** START Input records **

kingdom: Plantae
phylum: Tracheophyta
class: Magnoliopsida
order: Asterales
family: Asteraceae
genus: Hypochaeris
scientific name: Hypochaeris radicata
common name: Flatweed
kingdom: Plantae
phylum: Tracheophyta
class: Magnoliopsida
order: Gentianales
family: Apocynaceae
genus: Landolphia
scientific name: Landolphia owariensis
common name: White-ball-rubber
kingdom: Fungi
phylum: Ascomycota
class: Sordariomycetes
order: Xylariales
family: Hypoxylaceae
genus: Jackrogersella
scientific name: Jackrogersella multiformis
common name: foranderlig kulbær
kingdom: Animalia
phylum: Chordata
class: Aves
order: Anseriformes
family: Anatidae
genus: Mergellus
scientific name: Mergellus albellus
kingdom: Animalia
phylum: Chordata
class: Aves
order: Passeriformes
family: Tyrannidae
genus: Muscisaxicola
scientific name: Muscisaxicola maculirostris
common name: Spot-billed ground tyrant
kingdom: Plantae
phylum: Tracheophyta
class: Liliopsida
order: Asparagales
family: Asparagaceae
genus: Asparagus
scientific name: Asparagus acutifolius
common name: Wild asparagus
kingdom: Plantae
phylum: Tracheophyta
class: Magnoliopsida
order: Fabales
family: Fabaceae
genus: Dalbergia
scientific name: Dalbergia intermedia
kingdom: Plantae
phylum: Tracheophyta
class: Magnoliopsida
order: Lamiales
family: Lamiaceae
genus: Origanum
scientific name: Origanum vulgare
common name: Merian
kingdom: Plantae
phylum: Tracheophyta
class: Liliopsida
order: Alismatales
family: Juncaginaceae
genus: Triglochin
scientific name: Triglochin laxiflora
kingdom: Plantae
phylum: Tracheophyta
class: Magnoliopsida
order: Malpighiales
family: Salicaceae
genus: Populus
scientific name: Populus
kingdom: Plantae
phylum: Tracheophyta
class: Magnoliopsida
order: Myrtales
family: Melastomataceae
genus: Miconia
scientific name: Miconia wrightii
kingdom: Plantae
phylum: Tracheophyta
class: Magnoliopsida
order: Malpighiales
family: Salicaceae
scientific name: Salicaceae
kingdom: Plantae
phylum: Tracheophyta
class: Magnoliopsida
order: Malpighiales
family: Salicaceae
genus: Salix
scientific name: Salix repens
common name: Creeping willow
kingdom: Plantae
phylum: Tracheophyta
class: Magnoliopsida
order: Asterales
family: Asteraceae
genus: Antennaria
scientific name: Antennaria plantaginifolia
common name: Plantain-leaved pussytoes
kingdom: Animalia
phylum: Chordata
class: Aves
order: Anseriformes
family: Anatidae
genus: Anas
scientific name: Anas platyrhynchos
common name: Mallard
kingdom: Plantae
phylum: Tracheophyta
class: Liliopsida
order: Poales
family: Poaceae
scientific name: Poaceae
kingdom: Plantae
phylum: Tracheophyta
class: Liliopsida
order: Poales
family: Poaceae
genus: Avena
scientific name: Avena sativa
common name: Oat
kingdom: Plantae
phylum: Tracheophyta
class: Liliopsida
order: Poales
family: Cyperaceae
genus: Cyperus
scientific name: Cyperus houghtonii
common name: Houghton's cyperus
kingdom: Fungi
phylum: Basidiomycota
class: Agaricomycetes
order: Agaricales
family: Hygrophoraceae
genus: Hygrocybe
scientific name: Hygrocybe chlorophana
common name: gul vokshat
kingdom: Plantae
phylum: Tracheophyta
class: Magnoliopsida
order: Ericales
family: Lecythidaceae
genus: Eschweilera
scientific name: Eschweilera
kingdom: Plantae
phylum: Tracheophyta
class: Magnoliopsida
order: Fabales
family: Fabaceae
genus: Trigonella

** END Input records **

— Directions for this task —
Convert the records above into a JSON list of strings, one string per line. Leave out any blank lines.

— Solution for this exercise —
[
  "kingdom: Plantae",
  "phylum: Tracheophyta",
  "class: Magnoliopsida",
  "order: Asterales",
  "family: Asteraceae",
  "genus: Hypochaeris",
  "scientific name: Hypochaeris radicata",
  "common name: Flatweed",
  "kingdom: Plantae",
  "phylum: Tracheophyta",
  "class: Magnoliopsida",
  "order: Gentianales",
  "family: Apocynaceae",
  "genus: Landolphia",
  "scientific name: Landolphia owariensis",
  "common name: White-ball-rubber",
  "kingdom: Fungi",
  "phylum: Ascomycota",
  "class: Sordariomycetes",
  "order: Xylariales",
  "family: Hypoxylaceae",
  "genus: Jackrogersella",
  "scientific name: Jackrogersella multiformis",
  "common name: foranderlig kulbær",
  "kingdom: Animalia",
  "phylum: Chordata",
  "class: Aves",
  "order: Anseriformes",
  "family: Anatidae",
  "genus: Mergellus",
  "scientific name: Mergellus albellus",
  "kingdom: Animalia",
  "phylum: Chordata",
  "class: Aves",
  "order: Passeriformes",
  "family: Tyrannidae",
  "genus: Muscisaxicola",
  "scientific name: Muscisaxicola maculirostris",
  "common name: Spot-billed ground tyrant",
  "kingdom: Plantae",
  "phylum: Tracheophyta",
  "class: Liliopsida",
  "order: Asparagales",
  "family: Asparagaceae",
  "genus: Asparagus",
  "scientific name: Asparagus acutifolius",
  "common name: Wild asparagus",
  "kingdom: Plantae",
  "phylum: Tracheophyta",
  "class: Magnoliopsida",
  "order: Fabales",
  "family: Fabaceae",
  "genus: Dalbergia",
  "scientific name: Dalbergia intermedia",
  "kingdom: Plantae",
  "phylum: Tracheophyta",
  "class: Magnoliopsida",
  "order: Lamiales",
  "family: Lamiaceae",
  "genus: Origanum",
  "scientific name: Origanum vulgare",
  "common name: Merian",
  "kingdom: Plantae",
  "phylum: Tracheophyta",
  "class: Liliopsida",
  "order: Alismatales",
  "family: Juncaginaceae",
  "genus: Triglochin",
  "scientific name: Triglochin laxiflora",
  "kingdom: Plantae",
  "phylum: Tracheophyta",
  "class: Magnoliopsida",
  "order: Malpighiales",
  "family: Salicaceae",
  "genus: Populus",
  "scientific name: Populus",
  "kingdom: Plantae",
  "phylum: Tracheophyta",
  "class: Magnoliopsida",
  "order: Myrtales",
  "family: Melastomataceae",
  "genus: Miconia",
  "scientific name: Miconia wrightii",
  "kingdom: Plantae",
  "phylum: Tracheophyta",
  "class: Magnoliopsida",
  "order: Malpighiales",
  "family: Salicaceae",
  "scientific name: Salicaceae",
  "kingdom: Plantae",
  "phylum: Tracheophyta",
  "class: Magnoliopsida",
  "order: Malpighiales",
  "family: Salicaceae",
  "genus: Salix",
  "scientific name: Salix repens",
  "common name: Creeping willow",
  "kingdom: Plantae",
  "phylum: Tracheophyta",
  "class: Magnoliopsida",
  "order: Asterales",
  "family: Asteraceae",
  "genus: Antennaria",
  "scientific name: Antennaria plantaginifolia",
  "common name: Plantain-leaved pussytoes",
  "kingdom: Animalia",
  "phylum: Chordata",
  "class: Aves",
  "order: Anseriformes",
  "family: Anatidae",
  "genus: Anas",
  "scientific name: Anas platyrhynchos",
  "common name: Mallard",
  "kingdom: Plantae",
  "phylum: Tracheophyta",
  "class: Liliopsida",
  "order: Poales",
  "family: Poaceae",
  "scientific name: Poaceae",
  "kingdom: Plantae",
  "phylum: Tracheophyta",
  "class: Liliopsida",
  "order: Poales",
  "family: Poaceae",
  "genus: Avena",
  "scientific name: Avena sativa",
  "common name: Oat",
  "kingdom: Plantae",
  "phylum: Tracheophyta",
  "class: Liliopsida",
  "order: Poales",
  "family: Cyperaceae",
  "genus: Cyperus",
  "scientific name: Cyperus houghtonii",
  "common name: Houghton's cyperus",
  "kingdom: Fungi",
  "phylum: Basidiomycota",
  "class: Agaricomycetes",
  "order: Agaricales",
  "family: Hygrophoraceae",
  "genus: Hygrocybe",
  "scientific name: Hygrocybe chlorophana",
  "common name: gul vokshat",
  "kingdom: Plantae",
  "phylum: Tracheophyta",
  "class: Magnoliopsida",
  "order: Ericales",
  "family: Lecythidaceae",
  "genus: Eschweilera",
  "scientific name: Eschweilera",
  "kingdom: Plantae",
  "phylum: Tracheophyta",
  "class: Magnoliopsida",
  "order: Fabales",
  "family: Fabaceae",
  "genus: Trigonella"
]